Drew worked for YOSAR and lived in Yosemite for two summers, and in his free time he’d go out with local climbers. He shot Brad Gobright on the Salathé Wall on El Cap, Robbie Phillips on Pre Muir on El Cap and Nina Williams on The Final Frontier. After summer, he went with Mayan Smith-Gobat and Brette Harrington to shoot video of them on Riders on the Storm on the Central Tower of Torres del Paine in Chile. “As an experienced climber and alpinist himself, Drew does not interfere with the climb, but enhances it by producing the photographic memoir,” says Harrington. “He is highly experienced on ropes, having worked in YOSAR and being a big wall climber himself, so it’s really easy to work with him.”

Drew says hanging with his heroes all the time is inspiring. “The other day I was talking with Mikey Shafer, and it’s so cool being around these people who are my heroes and now they are my friends. But I don’t think I’m killing it right now. I don’t ever want to think I’m the shit.”

But in reality, Drew is really, really good. So good that he has landed one of the most coveted positions a climbing shooter can have: being a contributing photographer for Patagonia.

“The main reason I was excited to work with him was because he was truly living the lifestyle that we like to portray in our imagery,” says Kyle Sparks, photo editor at Patagonia. “I didn’t have to give him any direction because he was out there doing it every day. He is one of our up and coming contributors, and we are super psyched to work with him.”

This past fall, you might have seen a Drew Smith shot on the cover the Patagonia catalog. It’s a photo of his friend Matt Steele lounging on a portaledge on a route called Prodigal Sun in Zion—with a backdrop of red, yellow and orange foliage below. “One of Drew’s biggest talents is his ability to make us feel small,” says his brother Garret. “He does such an amazing job of showing the environment the person is in.”

“I work a ton at my photography and don’t make that much money but I’m super happy and I can see a future in it,” Drew says. He still has this goal of one day being stable, in one place with a house and a partner and some good income, but he doesn’t really know when that will happen and he’s not that concerned about it.

Most recently, Drew got back from his best trip yet. He went back to Cochamó with Robbie Phillips and Ian Cooper. The British climbers were trying the La Junta project on La Junta wall in Cochamó Valley. The route has two 5.14 pitches and will be 20-something pitches when it’s complete. “We were all just so happy and just laughing all the time,” Drew says. “I felt like part of the team. And I got a lot of photos.” A few weeks ago he sent 2,000 of them to Patagonia. I’m sure there are more catalogue covers coming his way.
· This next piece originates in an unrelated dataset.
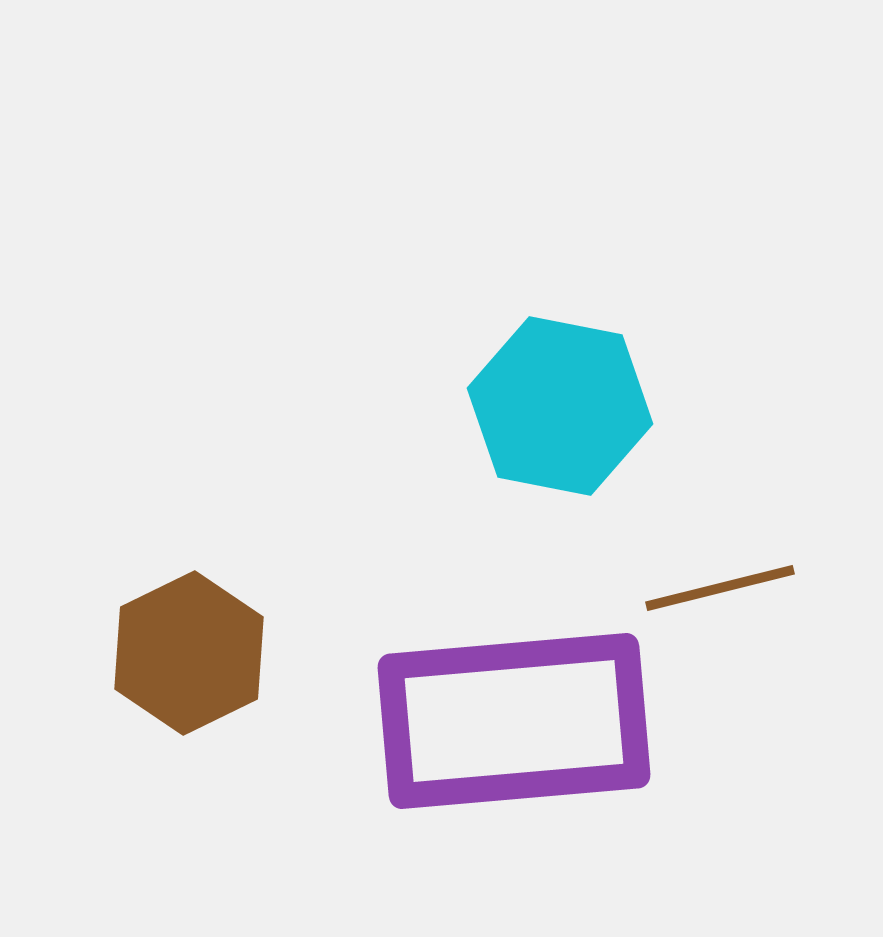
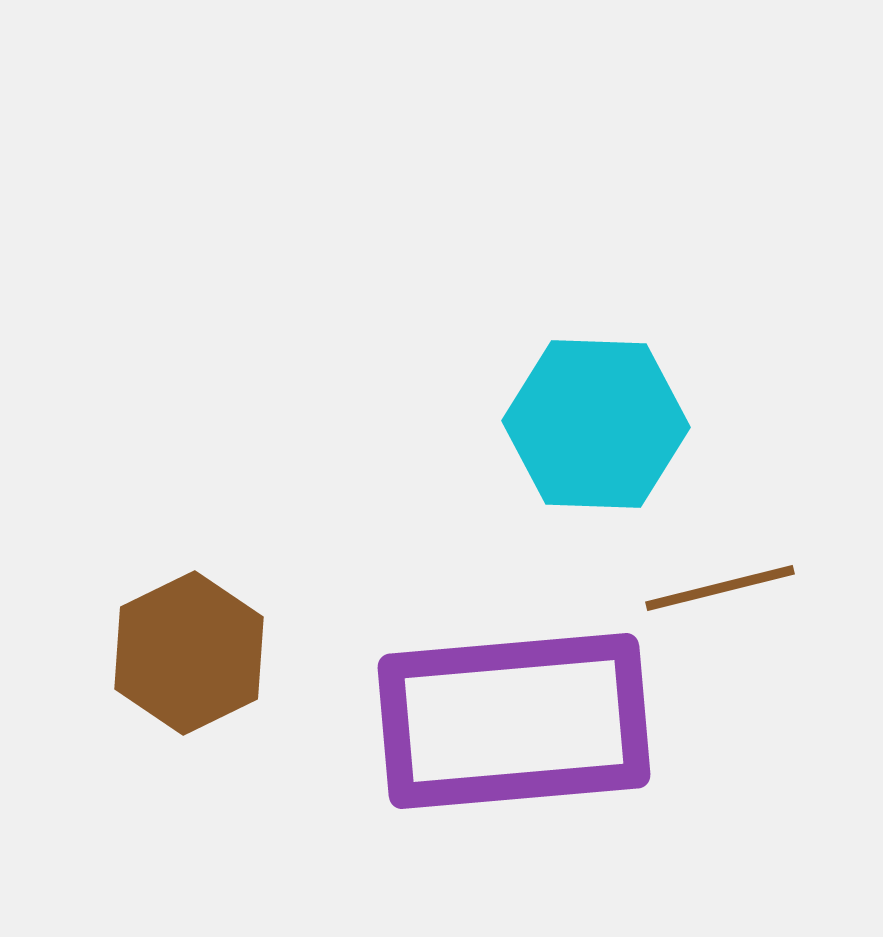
cyan hexagon: moved 36 px right, 18 px down; rotated 9 degrees counterclockwise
Every time I’m traveling around climbing with my own camera in tow, I think about Drew. I picture him driving around the country in his beater van, dealing with life’s ups and downs one day at a time. I wonder if he is doing OK. Is he getting too bogged down by the solo travel, seasonal work or the seemingly impossible task of making a living solely by taking climbing photos? Maybe. But then I think about how he’s probably stuck in a blizzard somewhere, or up on a big wall in Yosemite, or shooting gritty off-width climbers in Indian Creek, and I know that all of it makes him happy. Us too.